The skill parses the user request for text, voice type, tone, language, speed, and use case, then selects the best API based on those needs. It prepares and optimizes the text for natural speech, applies style prompts or voice settings, and calls the chosen provider (Gemini, ElevenLabs, or OpenAI) to synthesize audio.
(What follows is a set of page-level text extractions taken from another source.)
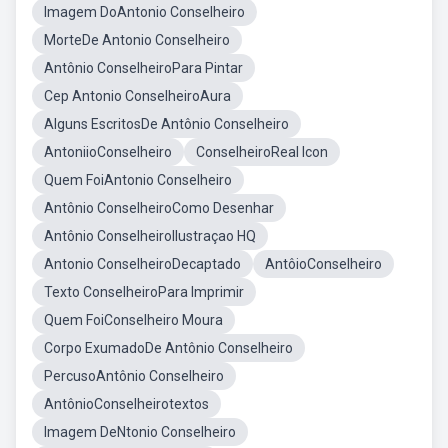
Imagem DoAntonio Conselheiro
MorteDe Antonio Conselheiro
Antônio ConselheiroPara Pintar
Cep Antonio ConselheiroAura
Alguns EscritosDe Antônio Conselheiro
AntoniioConselheiro
ConselheiroReal Icon
Quem FoiAntonio Conselheiro
Antônio ConselheiroComo Desenhar
Antônio ConselheiroIlustraçao HQ
Antonio ConselheiroDecaptado
AntôioConselheiro
Texto ConselheiroPara Imprimir
Quem FoiConselheiro Moura
Corpo ExumadoDe Antônio Conselheiro
PercusoAntônio Conselheiro
AntônioConselheirotextos
Imagem DeNtonio Conselheiro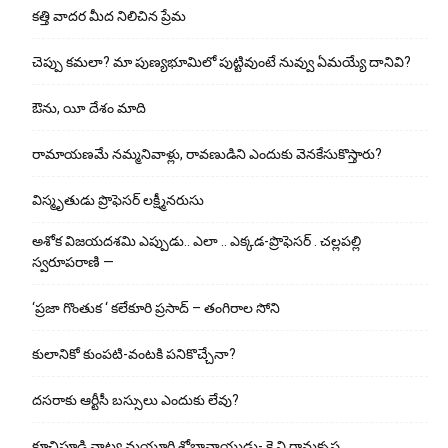
కత్తి వాదర మీద నిలిచిన ప్రేమ
చెప్పు క‌మ‌లా? మా పుణ్యభూమిలో పుట్టివుంటే నువ్వు ఏమయ్యే దానివి?
ఔను, యీ దేశం మాది
రామాయణమే నమ్మనివాళ్లు, రావణుడిని ఎందుకు వెనకేసుకొస్తారు?
విస్మృతుడు ప్రొఫెసర్ లక్ష్మీనరుసు
అశోక విజ‌య‌ద‌శ‌మి ఎప్పుడు.. ఎలా .. ఎక్క‌డ‌-ప్రొఫెసర్ . చల్లపల్లి
స్వరూపరాణి —
‘ప్రజా గొంతుక ‘ కలేకూరి ప్రసాద్ – తంగిరాల సోని
కులానికో కుంప‌టి-వంట‌కి ప‌నికొచ్చేనా?
ద‌స‌రాకు ఆర్టీసీ బ‌స్సులు ఎందుకు లేవు?
కూచిపూడి నాట్య మ‌యూరి శోభానాయుడు- కె.వి.రామకృష్ణ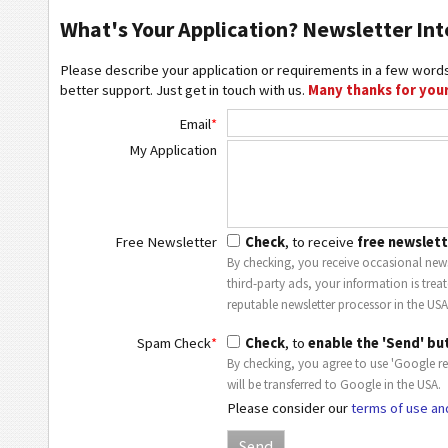
What's Your Application? Newsletter Int
Please describe your application or requirements in a few words
better support. Just get in touch with us.
Many thanks for your
Email
*
My Application
Free Newsletter
Check
, to receive
free newslett
By checking, you receive occasional news
third-party ads, your information is trea
reputable newsletter processor in the USA
Spam Check
*
Check
, to
enable the 'Send' bu
By checking, you agree to use 'Google r
will be transferred to Google in the USA.
Please consider our
terms of use an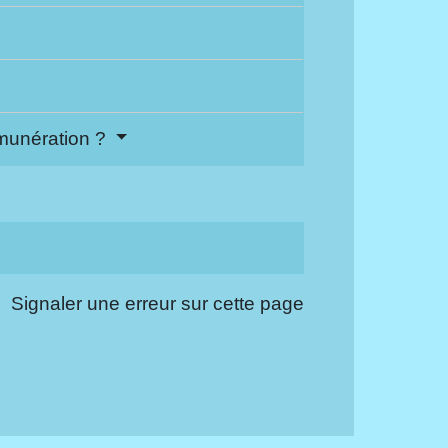
émunération ?
Signaler une erreur sur cette page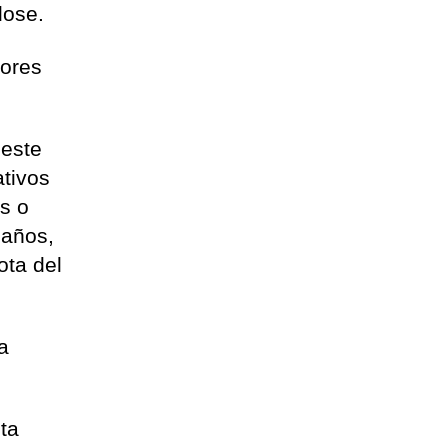
dose.
nores
 este
ativos
s o
 años,
ota del
a
nta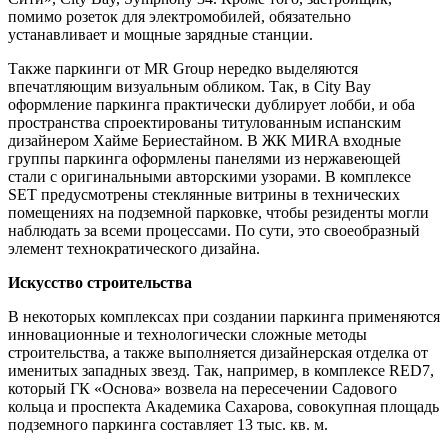
помимо розеток для электромобилей, обязательно
устанавливает и мощные зарядные станции.
Также паркинги от MR Group нередко выделяются
впечатляющим визуальным обликом. Так, в City Bay
оформление паркинга практически дублирует лобби, и оба
пространства спроектированы титулованным испанским
дизайнером Хайме Бериестайном. В ЖК MИRA входные
группы паркинга оформлены панелями из нержавеющей
стали с оригинальными авторскими узорами. В комплексе
SET предусмотрены стеклянные витрины в технических
помещениях на подземной парковке, чтобы резиденты могли
наблюдать за всеми процессами. По сути, это своеобразный
элемент технократического дизайна.
Искусство строительства
В некоторых комплексах при создании паркинга применяются
инновационные и технологически сложные методы
строительства, а также выполняется дизайнерская отделка от
именитых западных звезд. Так, например, в комплексе RED7,
который ГК «Основа» возвела на пересечении Садового
кольца и проспекта Академика Сахарова, совокупная площадь
подземного паркинга составляет 13 тыс. кв. м.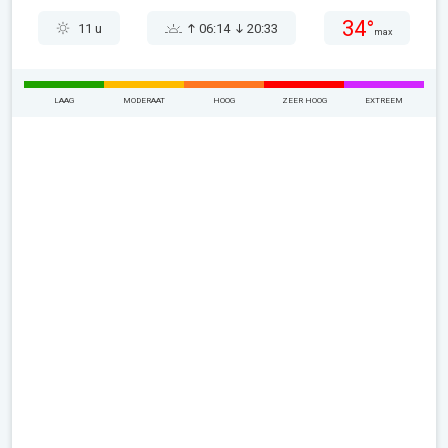
34°
11 u
06:14
20:33
max
LAAG
MODERAAT
HOOG
ZEER HOOG
EXTREEM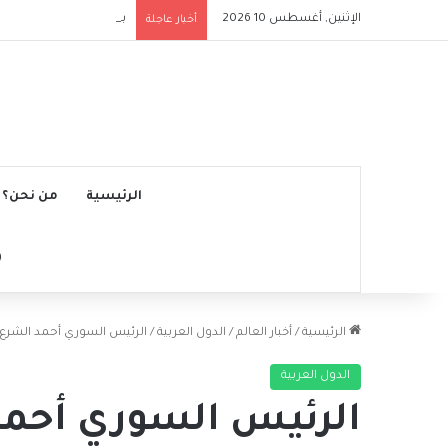
الإثنين, أغسطس 10 2026
برايتون يقسو على روما ب
أخبار عاجلة
الرئيسية
من نحن؟
الرئيسية
/
أخبار العالم
/
الدول العربية
/
الرئيس السوري أحمد الشرع: س
الدول العربية
الرئيس السوري أحمد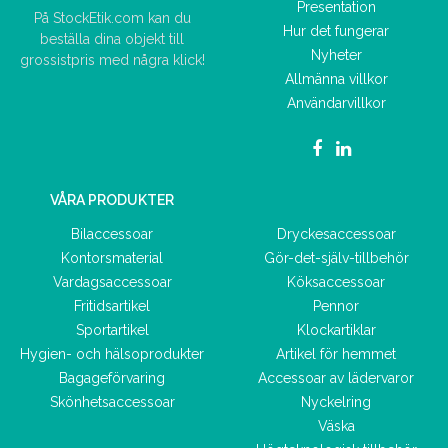
Presentation
På StockEtik.com kan du
Hur det fungerar
beställa dina objekt till
Nyheter
grossistpris med några klick!
Allmänna villkor
Användarvillkor
VÅRA PRODUKTER
Bilaccessoar
Dryckesaccessoar
Kontorsmaterial
Gör-det-själv-tillbehör
Vardagsaccessoar
Köksaccessoar
Fritidsartikel
Pennor
Sportartikel
Klockartiklar
Hygien- och hälsoprodukter
Artikel för hemmet
Bagageförvaring
Accessoar av lädervaror
Skönhetsaccessoar
Nyckelring
Väska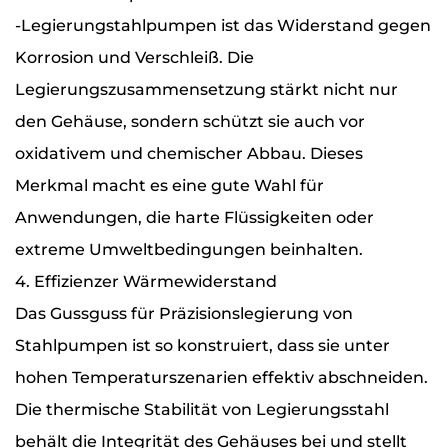
-Legierungstahlpumpen ist das Widerstand gegen
Korrosion und Verschleiß. Die
Legierungszusammensetzung stärkt nicht nur
den Gehäuse, sondern schützt sie auch vor
oxidativem und chemischer Abbau. Dieses
Merkmal macht es eine gute Wahl für
Anwendungen, die harte Flüssigkeiten oder
extreme Umweltbedingungen beinhalten.
4. Effizienzer Wärmewiderstand
Das Gussguss für Präzisionslegierung von
Stahlpumpen ist so konstruiert, dass sie unter
hohen Temperaturszenarien effektiv abschneiden.
Die thermische Stabilität von Legierungsstahl
behält die Integrität des Gehäuses bei und stellt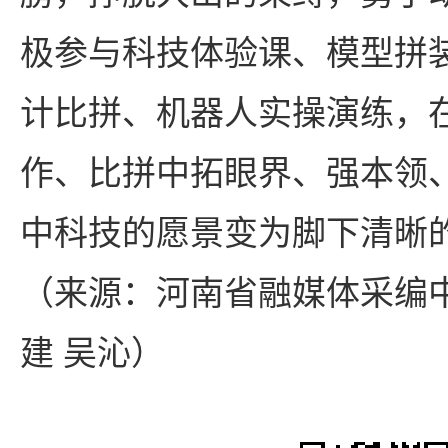
极参与科技体验课、模型拼装
计比拼、机器人实操演练，
作、比拼中拓眼界、强本领
中科技的愿景变为脚下清晰
（来源：河南省融媒体采编中
建 吴沁）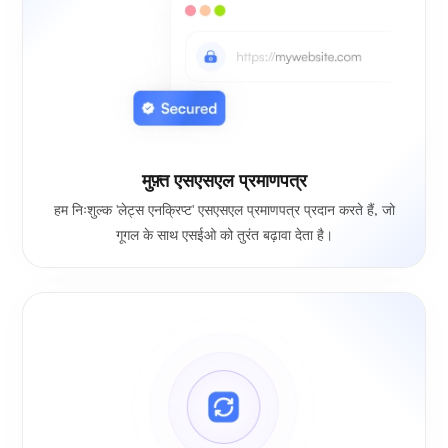
मुफ़्त एसएसएल प्रमाणपत्र
हम निःशुल्क 'लेट्स एनक्रिप्ट' एसएसएल प्रमाणपत्र प्रदान करते हैं, जो
गूगल के साथ एसईओ को तुरंत बढ़ावा देता है।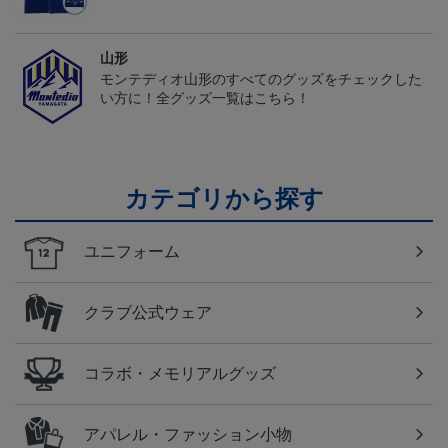
山形
モンテディオ山形のすべてのグッズをチェックした
い方に！全グッズ一覧はこちら！
カテゴリから探す
ユニフォーム
クラブ公式ウェア
コラボ・メモリアルグッズ
アパレル・ファッション小物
The result is saved as an audio file and returned with details about voice and settings used.

When to use it

Produce podcast episodes, narration, or audiobooks
Create multi-speaker dialogues or interviews (up to 2 speakers with Gemini)
Generate quick voiceovers for marketing, tutorials, or demos
Clone or replicate a specific voice with ElevenLabs
Make accessibility audio, screen reader-friendly narration

Best practices

Specify text, desired voice, tone, and intended use up front
Optimize text for speech: add pauses, spell out numbers, mark acronyms
Choose Gemini for style/accent control and 2-speaker dialogues
Choose ElevenLabs for voice cloning and the widest voice variety
Use OpenAI TTS for fast, cost-effective single-speaker narration

Example use cases

Convert long-form content into audiobook chapters using ElevenLabs or Gemini
Produce a two-person interview audio using Gemini multi-speaker mode
Create marketing voiceovers with a specific tone and pacing via style prompts
Quickly synthesize short narration or UI prompts with OpenAI TTS
Clone a host voice for consistent podcast episodes with ElevenLabs

FAQ

Which API should I pick for multi-speaker dialogue?

Use Google Gemini TTS for up to two speakers and natural language style control.

What if my text is too long for one call?

Split the text into chunks, synthesize each chunk, and concatenate the audio files; consider Gemini or ElevenLabs for long-form stability.